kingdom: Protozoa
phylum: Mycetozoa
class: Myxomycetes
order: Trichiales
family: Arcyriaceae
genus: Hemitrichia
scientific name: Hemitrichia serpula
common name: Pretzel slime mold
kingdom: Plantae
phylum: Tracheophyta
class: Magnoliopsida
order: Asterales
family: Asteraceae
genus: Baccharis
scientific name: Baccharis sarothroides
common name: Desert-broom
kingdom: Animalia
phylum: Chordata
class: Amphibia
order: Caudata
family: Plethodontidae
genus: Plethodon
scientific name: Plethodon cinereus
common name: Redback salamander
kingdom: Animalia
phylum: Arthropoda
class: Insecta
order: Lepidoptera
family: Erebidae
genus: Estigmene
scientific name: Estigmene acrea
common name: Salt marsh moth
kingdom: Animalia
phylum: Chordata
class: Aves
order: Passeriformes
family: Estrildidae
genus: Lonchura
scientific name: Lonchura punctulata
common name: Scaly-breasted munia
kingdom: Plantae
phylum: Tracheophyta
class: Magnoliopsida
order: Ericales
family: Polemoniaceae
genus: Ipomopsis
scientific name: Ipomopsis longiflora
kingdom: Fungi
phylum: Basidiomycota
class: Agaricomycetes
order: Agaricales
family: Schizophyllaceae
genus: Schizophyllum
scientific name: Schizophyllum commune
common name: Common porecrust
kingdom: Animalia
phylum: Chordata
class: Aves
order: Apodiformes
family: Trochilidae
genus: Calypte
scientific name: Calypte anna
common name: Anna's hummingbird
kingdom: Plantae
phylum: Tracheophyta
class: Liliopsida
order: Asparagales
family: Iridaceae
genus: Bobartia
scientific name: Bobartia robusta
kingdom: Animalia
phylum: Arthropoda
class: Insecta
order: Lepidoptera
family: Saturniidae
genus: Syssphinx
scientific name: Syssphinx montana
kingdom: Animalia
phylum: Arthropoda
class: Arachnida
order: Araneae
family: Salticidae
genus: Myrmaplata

══════════════════════════════

- [Exercise goal]: Starting with the line that contains "family: Saturniidae" and going on through the end of the records, write those lines again with "scientific name" swapped for "species" and everything else left unchanged.

- [Task answer]:
family: Saturniidae
genus: Syssphinx
species: Syssphinx montana
kingdom: Animalia
phylum: Arthropoda
class: Arachnida
order: Araneae
family: Salticidae
genus: Myrmaplata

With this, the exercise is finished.